THE publication of a key document which will set out the vision for the future of transport in York has been pushed back until after council elections next year. 

City of York Council has said the Local Transport Plan Four (LTP4) is of “key importance”, but it has been subject to repeated delays. 

A report last year approved by senior councillors said a final version of LTP4 would be published by the end of April this year. 

But Labour leader Cllr Claire Douglas said the plan had been delayed until after the local elections in May 2023.

City of York Council did not deny this when asked to comment.

York’s current transport plan (LTP3) is still valid until 2031, but campaigners argue it urgently needs updating, given the climate emergency in particular.

There has been mounting frustration from York Civic Society, the Labour group and one of the Liberal Democrat’s own scrutiny committee chairs about the delay.

The Department for Transport (DfT) has specified spring 2024 as the final deadline for new Local Transport Plans, but has not yet published its latest guidance for local authorities.

“But most major local authorities are already well ahead with producing theirs,” said Professor Tony May, transport expert and chair of York Civic Trust’s transport advisory group. “There is no reason why the City of York Council should have to wait until the final deadline,” said Prof May, who added that a draft document could be ready by December.

Cllr Douglas said: “Confirmation that the Lib Dem-Green council intends to leave the development of a Local Transport Plan for York until after the next election shows it has already checked out, and intends to leave the council in paralysis for the next 10 months.

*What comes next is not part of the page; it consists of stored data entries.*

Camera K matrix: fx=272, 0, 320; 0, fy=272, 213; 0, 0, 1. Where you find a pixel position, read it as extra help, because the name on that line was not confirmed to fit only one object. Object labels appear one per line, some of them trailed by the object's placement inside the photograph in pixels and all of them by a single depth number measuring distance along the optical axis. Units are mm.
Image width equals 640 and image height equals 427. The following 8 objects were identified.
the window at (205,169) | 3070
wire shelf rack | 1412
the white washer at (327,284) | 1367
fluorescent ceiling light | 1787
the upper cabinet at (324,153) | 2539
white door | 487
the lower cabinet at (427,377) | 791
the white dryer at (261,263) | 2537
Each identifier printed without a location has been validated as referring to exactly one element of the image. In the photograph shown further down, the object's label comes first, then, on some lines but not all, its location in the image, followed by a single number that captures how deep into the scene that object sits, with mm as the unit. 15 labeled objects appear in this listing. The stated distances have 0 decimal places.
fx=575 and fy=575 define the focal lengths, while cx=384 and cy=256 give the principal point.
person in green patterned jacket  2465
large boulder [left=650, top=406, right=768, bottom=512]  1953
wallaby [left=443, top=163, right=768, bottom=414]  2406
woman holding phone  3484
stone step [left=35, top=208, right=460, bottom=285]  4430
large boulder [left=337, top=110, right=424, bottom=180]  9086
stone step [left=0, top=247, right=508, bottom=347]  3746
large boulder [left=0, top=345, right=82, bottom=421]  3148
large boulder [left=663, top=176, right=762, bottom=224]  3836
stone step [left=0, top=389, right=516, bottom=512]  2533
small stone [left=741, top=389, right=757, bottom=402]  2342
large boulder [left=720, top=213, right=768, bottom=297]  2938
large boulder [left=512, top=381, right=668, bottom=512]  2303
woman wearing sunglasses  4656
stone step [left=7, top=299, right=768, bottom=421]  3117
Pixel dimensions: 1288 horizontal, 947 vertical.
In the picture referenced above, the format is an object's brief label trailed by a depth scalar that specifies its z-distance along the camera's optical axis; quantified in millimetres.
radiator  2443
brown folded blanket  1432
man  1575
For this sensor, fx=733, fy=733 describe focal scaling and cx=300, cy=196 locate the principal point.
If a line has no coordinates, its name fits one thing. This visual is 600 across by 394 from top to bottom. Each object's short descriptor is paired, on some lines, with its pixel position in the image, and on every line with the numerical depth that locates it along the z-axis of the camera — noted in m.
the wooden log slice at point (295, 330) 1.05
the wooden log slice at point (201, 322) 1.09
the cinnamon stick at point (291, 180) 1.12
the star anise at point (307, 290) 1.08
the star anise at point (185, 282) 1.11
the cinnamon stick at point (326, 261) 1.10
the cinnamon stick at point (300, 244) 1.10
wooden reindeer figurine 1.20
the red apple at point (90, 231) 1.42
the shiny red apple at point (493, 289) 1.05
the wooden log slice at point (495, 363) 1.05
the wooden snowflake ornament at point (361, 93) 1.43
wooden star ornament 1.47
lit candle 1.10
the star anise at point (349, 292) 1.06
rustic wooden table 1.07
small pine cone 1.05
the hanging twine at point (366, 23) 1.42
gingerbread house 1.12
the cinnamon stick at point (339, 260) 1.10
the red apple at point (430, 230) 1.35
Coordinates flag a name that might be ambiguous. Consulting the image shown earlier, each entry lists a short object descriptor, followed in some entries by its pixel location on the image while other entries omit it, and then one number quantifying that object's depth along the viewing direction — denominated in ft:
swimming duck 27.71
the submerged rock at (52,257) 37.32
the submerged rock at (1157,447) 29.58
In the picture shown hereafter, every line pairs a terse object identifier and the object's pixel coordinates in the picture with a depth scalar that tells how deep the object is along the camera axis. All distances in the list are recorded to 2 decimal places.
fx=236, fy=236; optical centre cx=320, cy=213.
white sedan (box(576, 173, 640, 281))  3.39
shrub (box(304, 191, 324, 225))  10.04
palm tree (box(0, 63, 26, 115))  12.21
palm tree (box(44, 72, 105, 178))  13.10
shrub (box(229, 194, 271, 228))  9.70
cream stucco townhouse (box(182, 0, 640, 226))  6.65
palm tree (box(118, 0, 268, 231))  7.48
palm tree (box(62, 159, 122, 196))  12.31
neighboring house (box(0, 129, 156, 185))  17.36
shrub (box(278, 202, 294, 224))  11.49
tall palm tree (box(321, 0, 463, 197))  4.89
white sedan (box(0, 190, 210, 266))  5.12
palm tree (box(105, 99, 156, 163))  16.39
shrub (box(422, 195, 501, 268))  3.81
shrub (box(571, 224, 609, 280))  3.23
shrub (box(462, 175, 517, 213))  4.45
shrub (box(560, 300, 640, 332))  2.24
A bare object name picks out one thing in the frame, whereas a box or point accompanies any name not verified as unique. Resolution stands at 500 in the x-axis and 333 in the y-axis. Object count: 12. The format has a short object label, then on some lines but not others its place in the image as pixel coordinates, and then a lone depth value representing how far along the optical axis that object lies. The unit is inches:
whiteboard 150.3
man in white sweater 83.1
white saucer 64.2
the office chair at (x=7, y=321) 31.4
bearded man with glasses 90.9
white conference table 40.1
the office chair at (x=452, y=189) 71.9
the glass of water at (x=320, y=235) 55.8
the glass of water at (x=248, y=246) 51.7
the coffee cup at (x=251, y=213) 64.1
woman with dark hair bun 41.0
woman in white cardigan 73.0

“Many of the big issues like this – planning how those living in new developments in the future, around Huntington and Haxby for example, can travel around freely – are crucially important. This work cannot be shelved for a year.”

Local Transport Plans are statutory documents, but the council has said it will produce a Local Transport Strategy, which has less detail, in the meantime.

The council’s deputy leader, Cllr Andy D’Agorne, said updating LTP3 had been a Green Party commitment since taking power with the Liberal Democrats in 2019.

He added: “The overall vision in this policy hasn’t changed, although addressing climate change has increased urgency and the city geography and Local Plan proposals may be different, as are some of our travel options. 

“I am committed to bringing forward a Local Transport Strategy alongside our climate change strategy and work on the statutory LTP4 over the next few months.”

James Gilchrist, director of environment, transport and planning, said: “In York we have already begun the process of developing an updated Local Transport Plan.  

“The work will be refined once the guidance is issued and to the timescales set out by the DfT. 

“If we produce a Local Transport Plan in the absence of the guidance there is a risk that the document we produce will not comply with the guidance and will therefore not be effective in attracting funds to enact York’s transport policies.”